Following a 3 minute run-in period for the purposes of familiarisation, manoeuvres were performed in a standard sequence with a 30 second recovery period between each manoeuvre (figure 1): rest - anorectal pressures were measured with the subject relaxed, lying still and not speaking for a period of 1 minute; squeeze - the subject was instructed to squeeze the anal canal as strongly possible for a period of 5 seconds; endurance squeeze - the subject was asked to squeeze the anal canal as strongly as possible for a period of 30 seconds; push (simulated defaecation) - whilst still lying in the left lateral position, the subject was asked to bear down for 5 seconds as if to defecate; cough - the subject was asked to cough forcefully once on 2 occasions. Duration of the familiarisation period and minimum manoeuvre number were determined from a pilot study of 50 volunteers who underwent an extended protocol (5 minute rest period, five 5 sec squeezes, two 30 sec squeezes, two pushes, and two coughs).

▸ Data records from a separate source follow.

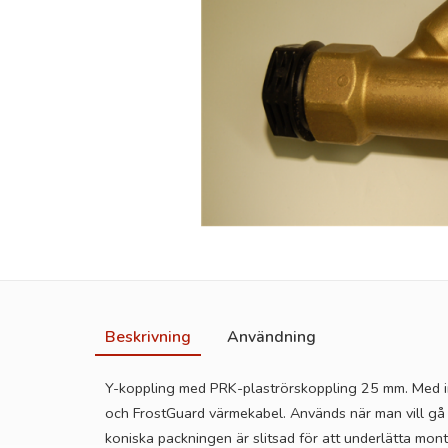
Beskrivning
Användning
Y-koppling med PRK-plaströrskoppling 25 mm. Med i
och FrostGuard värmekabel. Används när man vill gå 
koniska packningen är slitsad för att underlätta mo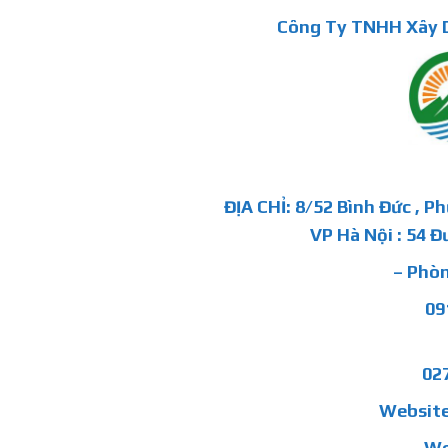
Công Ty TNHH Xây D
ĐỊA CHỈ: 8/52 Bình Đức , P
VP Hà Nội : 54 Đ
– Phòn
09
02
Website
We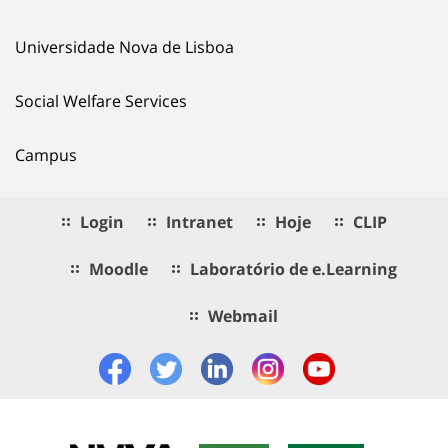
Universidade Nova de Lisboa
Social Welfare Services
Campus
Login
Intranet
Hoje
CLIP
Moodle
Laboratório de e.Learning
Webmail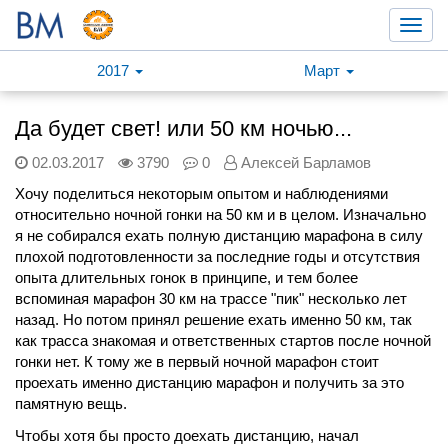
Toggl
navig
2017
Март
Да будет свет! или 50 км ночью...
02.03.2017
3790
0
Алексей Барламов
Хочу поделиться некоторым опытом и наблюдениями
относительно ночной гонки на 50 км и в целом.
Изначально
я не собирался ехать полную дистанцию марафона в силу
плохой подготовленности за последние годы и отсутствия
опыта длительных гонок в принципе, и тем более
вспоминая марафон 30 км на трассе "пик" несколько лет
назад. Но потом принял решение ехать именно 50 км, так
как трасса знакомая и ответственных стартов после ночной
гонки нет. К тому же в первый ночной марафон стоит
проехать именно дистанцию марафон и получить за это
памятную вещь.
Чтобы хотя бы просто доехать дистанцию, начал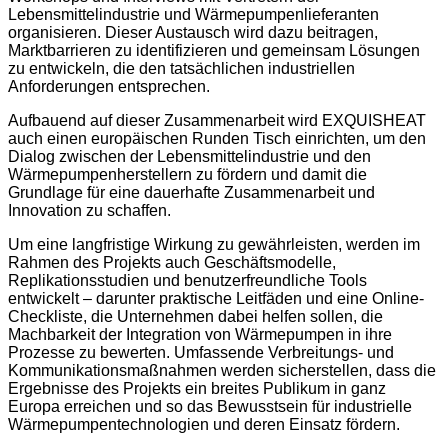
Lebensmittelindustrie und Wärmepumpenlieferanten
organisieren. Dieser Austausch wird dazu beitragen,
Marktbarrieren zu identifizieren und gemeinsam Lösungen
zu entwickeln, die den tatsächlichen industriellen
Anforderungen entsprechen.
Aufbauend auf dieser Zusammenarbeit wird EXQUISHEAT
auch einen europäischen Runden Tisch einrichten, um den
Dialog zwischen der Lebensmittelindustrie und den
Wärmepumpenherstellern zu fördern und damit die
Grundlage für eine dauerhafte Zusammenarbeit und
Innovation zu schaffen.
Um eine langfristige Wirkung zu gewährleisten, werden im
Rahmen des Projekts auch Geschäftsmodelle,
Replikationsstudien und benutzerfreundliche Tools
entwickelt – darunter praktische Leitfäden und eine Online-
Checkliste, die Unternehmen dabei helfen sollen, die
Machbarkeit der Integration von Wärmepumpen in ihre
Prozesse zu bewerten. Umfassende Verbreitungs- und
Kommunikationsmaßnahmen werden sicherstellen, dass die
Ergebnisse des Projekts ein breites Publikum in ganz
Europa erreichen und so das Bewusstsein für industrielle
Wärmepumpentechnologien und deren Einsatz fördern.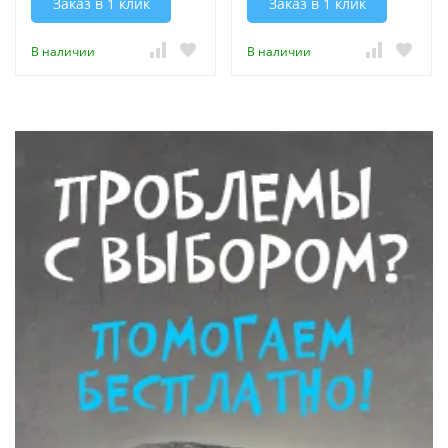
Заказ в 1 клик
Заказ в 1 клик
В наличии
В наличии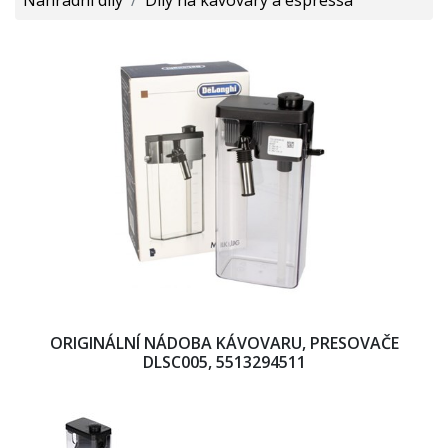
ORIGINÁLNÍ NÁDOBA KÁVOVARU, PRESOVAČE
DLSC005, 5513294511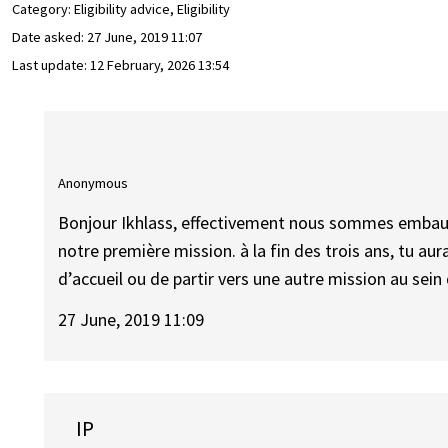
Category: Eligibility advice, Eligibility
Date asked:
27 June, 2019 11:07
Last update:
12 February, 2026 13:54
Anonymous
Bonjour Ikhlass, effectivement nous sommes embauch
notre première mission. à la fin des trois ans, tu au
d’accueil ou de partir vers une autre mission au sein 
27 June, 2019 11:09
IP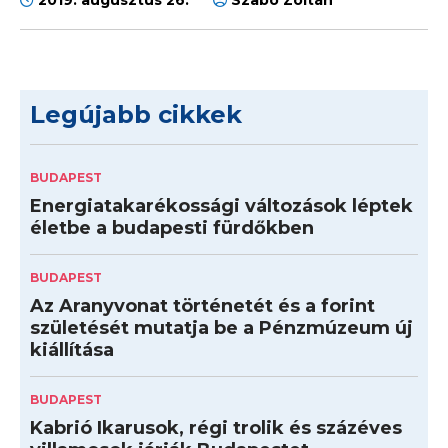
Legújabb cikkek
BUDAPEST
Energiatakarékossági változások léptek
életbe a budapesti fürdőkben
BUDAPEST
Az Aranyvonat történetét és a forint
születését mutatja be a Pénzmúzeum új
kiállítása
BUDAPEST
Kabrió Ikarusok, régi trolik és százéves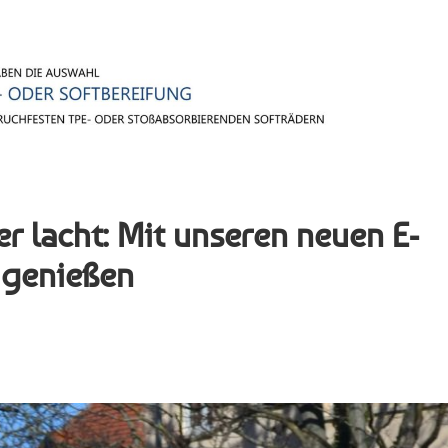
 lacht: Mit unseren neuen E-
 genießen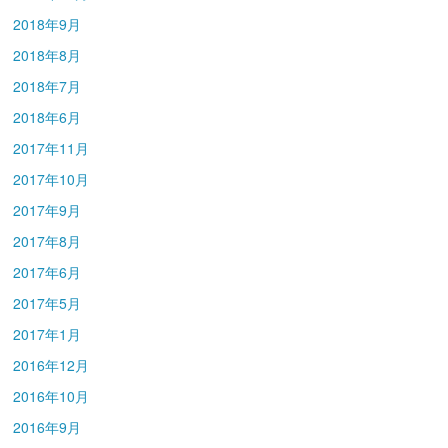
2018年9月
2018年8月
2018年7月
2018年6月
2017年11月
2017年10月
2017年9月
2017年8月
2017年6月
2017年5月
2017年1月
2016年12月
2016年10月
2016年9月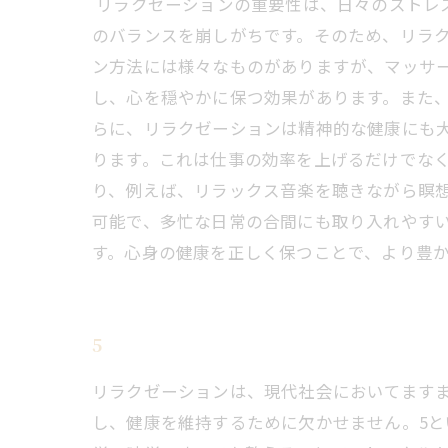
リラクゼーションの重要性は、日々のストレ
のバランスを崩しがちです。そのため、リラク
ン方法には様々なものがありますが、マッサ
し、心を穏やかに保つ効果があります。また、
らに、リラクゼーションは精神的な健康にも
ります。これは仕事の効率を上げるだけでなく
り、例えば、リラックス音楽を聴きながら瞑
可能で、多忙な日常の合間にも取り入れやすい
す。心身の健康を正しく保つことで、より豊
5
リラクゼーションは、現代社会においてます
し、健康を維持するために欠かせません。5と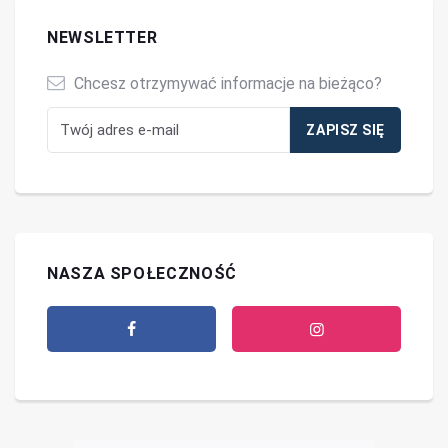
NEWSLETTER
Chcesz otrzymywać informacje na bieżąco?
NASZA SPOŁECZNOŚĆ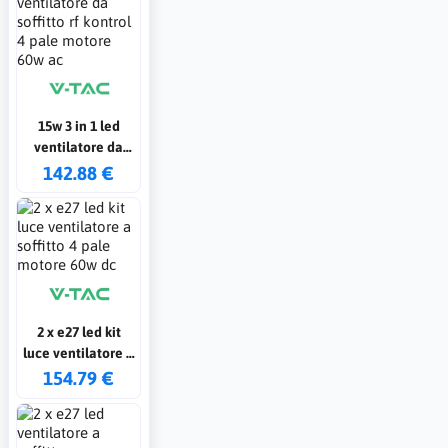
15w 3 in 1 led
ventilatore da
soffitto rf kontrol
142.88 €
4 pale motore
60w ac
2 x e27 led kit
luce ventilatore a
soffitto 4 pale
154.79 €
motore 60w dc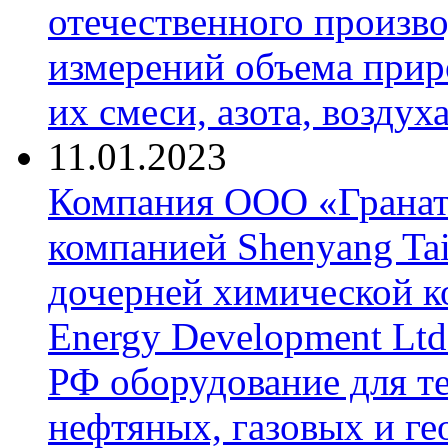
отечественного произво
измерений объема приро
их смеси, азота, воздух
11.01.2023
Компания ООО «Гранат-
компанией Shenyang Tai
дочерней химической к
Energy Development Ltd
РФ оборудование для т
нефтяных, газовых и г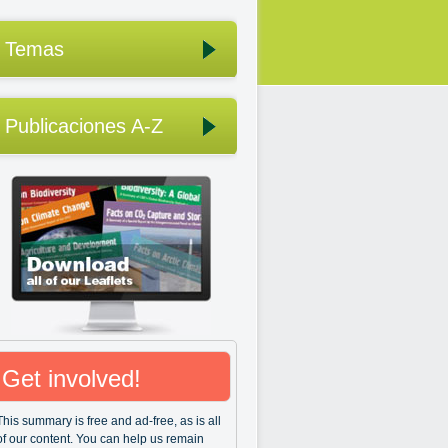
Temas
Publicaciones A-Z
Get involved!
This summary is free and ad-free, as is all
of our content. You can help us remain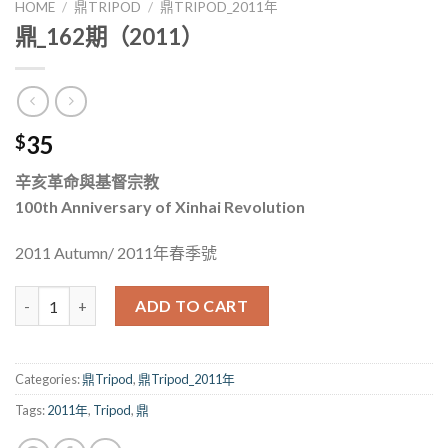
HOME
/
鼎TRIPOD
/
鼎TRIPOD_2011年
鼎_162期（2011）
35
$
辛亥革命與基督宗教
100th Anniversary of Xinhai Revolution
2011 Autumn/ 2011年春季號
鼎_162期（2011） quantity
ADD TO CART
Categories:
鼎Tripod
,
鼎Tripod_2011年
Tags:
2011年
,
Tripod
,
鼎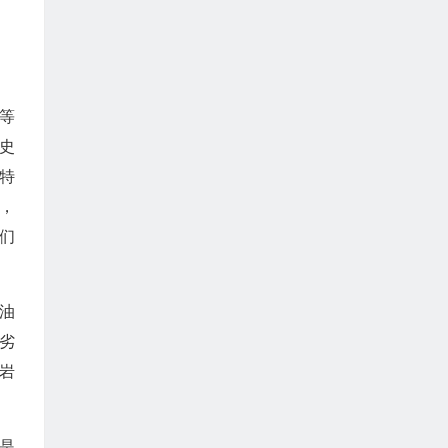
等
史
特
，
们
产油
劣
岩
是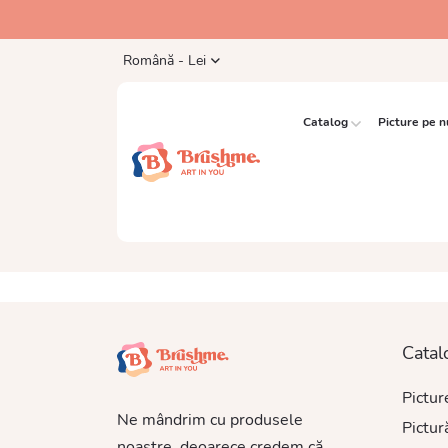
Română - Lei
Catalog
Picture pe 
Catal
Pictu
Ne mândrim cu produsele
Pictur
noastre, deoarece credem că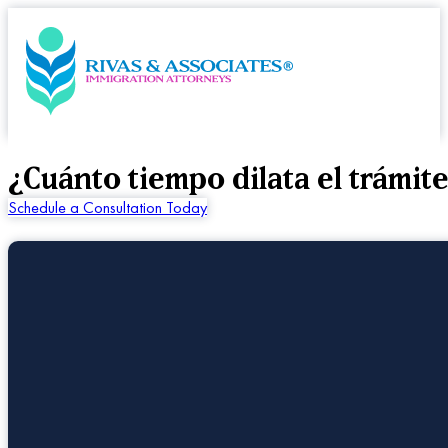
¿Cuánto tiempo dilata el trámit
Schedule a Consultation Today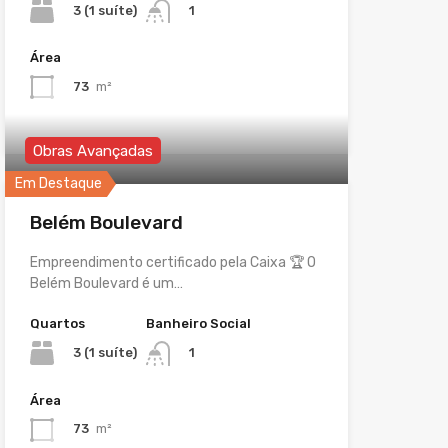
3 (1 suíte)
1
Área
73
m²
Obras Avançadas
Em Destaque
Belém Boulevard
Empreendimento certificado pela Caixa 🏆 O
Belém Boulevard é um…
Quartos
Banheiro Social
3 (1 suíte)
1
Área
73
m²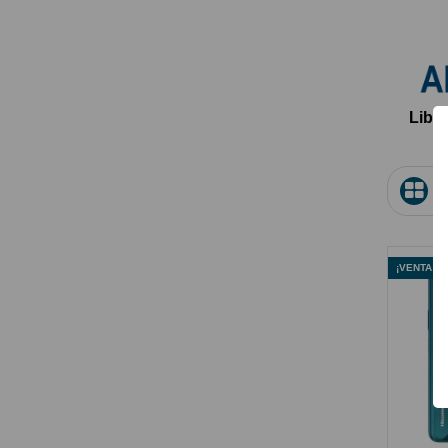
Liber
¡VENTA!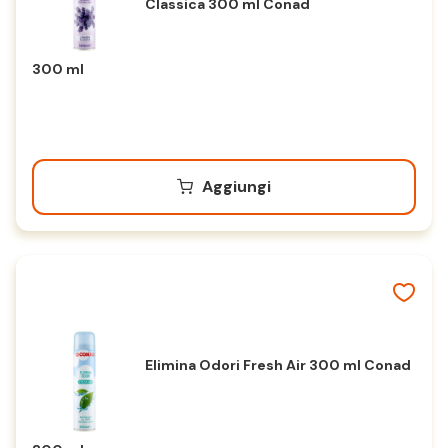
Classica 300 ml Conad
300 ml
Aggiungi
Elimina Odori Fresh Air 300 ml Conad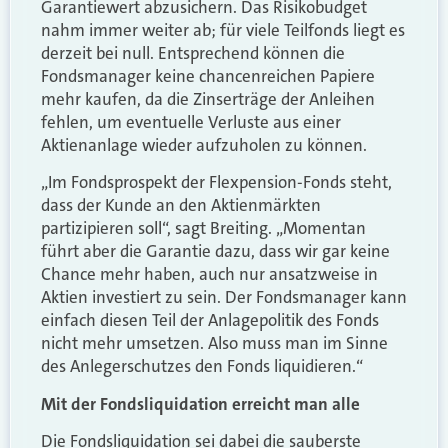
Garantiewert abzusichern. Das Risikobudget
nahm immer weiter ab; für viele Teilfonds liegt es
derzeit bei null. Entsprechend können die
Fondsmanager keine chancenreichen Papiere
mehr kaufen, da die Zinserträge der Anleihen
fehlen, um eventuelle Verluste aus einer
Aktienanlage wieder aufzuholen zu können.
„Im Fondsprospekt der Flexpension-Fonds steht,
dass der Kunde an den Aktienmärkten
partizipieren soll“, sagt Breiting. „Momentan
führt aber die Garantie dazu, dass wir gar keine
Chance mehr haben, auch nur ansatzweise in
Aktien investiert zu sein. Der Fondsmanager kann
einfach diesen Teil der Anlagepolitik des Fonds
nicht mehr umsetzen. Also muss man im Sinne
des Anlegerschutzes den Fonds liquidieren.“
Mit der Fondsliquidation erreicht man alle
Die Fondsliquidation sei dabei die sauberste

For squeeze, push and cough manoeuvres, the first attempt was used as practice, and the second attempt used for analysis. In the unusual event of poor participant compliance, a further attempt was allowed at the practitioner’s discretion.

Data analysis

For each manoeuvre period, the anal canal area was highlighted as an ‘area of interest’ using the e- sleeve box (figure 2). This allowed the software to derive the maximum pressure recorded over this anal length at each point in time (sampling rate 10 Hz). Averages were then calculated automatically over the duration of the manoeuvre. The variables recorded, together with their respective definitions, are shown in table 1.